Novel therapies: activation of biogenesis

Activation of mitochondrial biogenesis

PGC1α-dependent mitochondriogenic pathway and its pharmacological modulation

Stimulation of mitochondrial oxidative-phosphorylation-related transcriptional pathways can be obtained by activating Pgc1α related transcriptional pathways. Pgc1α can be activated either by phosphorylation by AMP-kinase (AMPK) or deacetylation by Sirtuin1 (Sirt1). Sirt1 is a NAD+ dependent nuclear deacetylase, and NAD+ precursors, such as Nicotinamide or Nicotinamide Riboside, are effective Sirt1 activators.
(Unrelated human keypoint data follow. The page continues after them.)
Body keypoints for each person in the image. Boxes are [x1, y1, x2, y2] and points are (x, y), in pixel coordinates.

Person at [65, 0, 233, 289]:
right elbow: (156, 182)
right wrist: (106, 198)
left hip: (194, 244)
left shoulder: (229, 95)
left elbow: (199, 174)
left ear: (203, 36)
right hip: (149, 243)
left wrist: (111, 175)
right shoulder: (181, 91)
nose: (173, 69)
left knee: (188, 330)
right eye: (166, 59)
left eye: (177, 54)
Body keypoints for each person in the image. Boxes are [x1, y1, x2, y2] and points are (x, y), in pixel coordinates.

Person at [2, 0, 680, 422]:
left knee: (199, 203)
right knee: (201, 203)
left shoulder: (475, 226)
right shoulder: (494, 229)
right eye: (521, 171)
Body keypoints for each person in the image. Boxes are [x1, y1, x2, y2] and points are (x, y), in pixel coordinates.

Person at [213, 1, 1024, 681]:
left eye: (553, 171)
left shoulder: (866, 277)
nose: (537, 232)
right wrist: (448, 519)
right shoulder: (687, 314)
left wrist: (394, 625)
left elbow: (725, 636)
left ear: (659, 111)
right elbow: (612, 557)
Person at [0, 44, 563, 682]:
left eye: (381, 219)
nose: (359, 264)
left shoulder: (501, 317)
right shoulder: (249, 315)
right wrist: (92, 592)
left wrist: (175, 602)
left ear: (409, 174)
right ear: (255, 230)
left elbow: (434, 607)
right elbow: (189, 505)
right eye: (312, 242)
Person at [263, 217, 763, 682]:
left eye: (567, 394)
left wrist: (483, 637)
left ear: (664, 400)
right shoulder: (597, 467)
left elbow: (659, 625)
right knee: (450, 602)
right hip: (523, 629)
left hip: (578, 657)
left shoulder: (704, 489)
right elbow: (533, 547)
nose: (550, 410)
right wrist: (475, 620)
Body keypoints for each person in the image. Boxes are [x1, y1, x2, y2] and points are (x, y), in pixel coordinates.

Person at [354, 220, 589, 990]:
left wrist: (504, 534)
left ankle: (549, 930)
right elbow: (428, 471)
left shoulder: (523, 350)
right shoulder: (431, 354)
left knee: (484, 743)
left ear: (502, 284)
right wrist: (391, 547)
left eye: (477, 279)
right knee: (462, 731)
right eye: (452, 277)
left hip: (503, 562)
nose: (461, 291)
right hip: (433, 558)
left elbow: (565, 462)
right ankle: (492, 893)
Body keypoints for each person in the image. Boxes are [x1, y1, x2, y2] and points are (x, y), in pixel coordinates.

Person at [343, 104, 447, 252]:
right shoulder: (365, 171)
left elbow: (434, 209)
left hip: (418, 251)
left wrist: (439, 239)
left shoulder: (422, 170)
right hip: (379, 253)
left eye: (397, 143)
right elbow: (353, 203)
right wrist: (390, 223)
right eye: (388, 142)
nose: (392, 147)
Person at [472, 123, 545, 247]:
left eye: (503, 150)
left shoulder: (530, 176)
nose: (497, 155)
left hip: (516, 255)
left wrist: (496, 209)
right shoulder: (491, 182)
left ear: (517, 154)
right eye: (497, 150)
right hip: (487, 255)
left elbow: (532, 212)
Pharmacological inhibition of Parp1, the principal NAD+ consumer in cells, or administration of nicotinamide riboside, NR, a natural NAD+ precursor, activates Pgc1α through a Sirt1-dependent mechanism, boosts the transcription of mitochondrial genes, and increases the activity of the respiratory chain, leading to a significant improvement, up to norm, of the endurance motor performance of a mouse model of mitochondrial myopathy associated with defective cytochrome-c oxidase.

Effects of NAD+ modulation on the skeletal muscle of a mouse model of mitochondrial myopathy

Both Nicotinamide Riboside and Parp inhibitors increase NAD+ concentration in skeletal muscle, thus boosting Sirt1 activity. Sirt1 activation results in the deacetylation of Pgc1α and activation of mitochondrial biogenesis, which partially corrects the COX defect.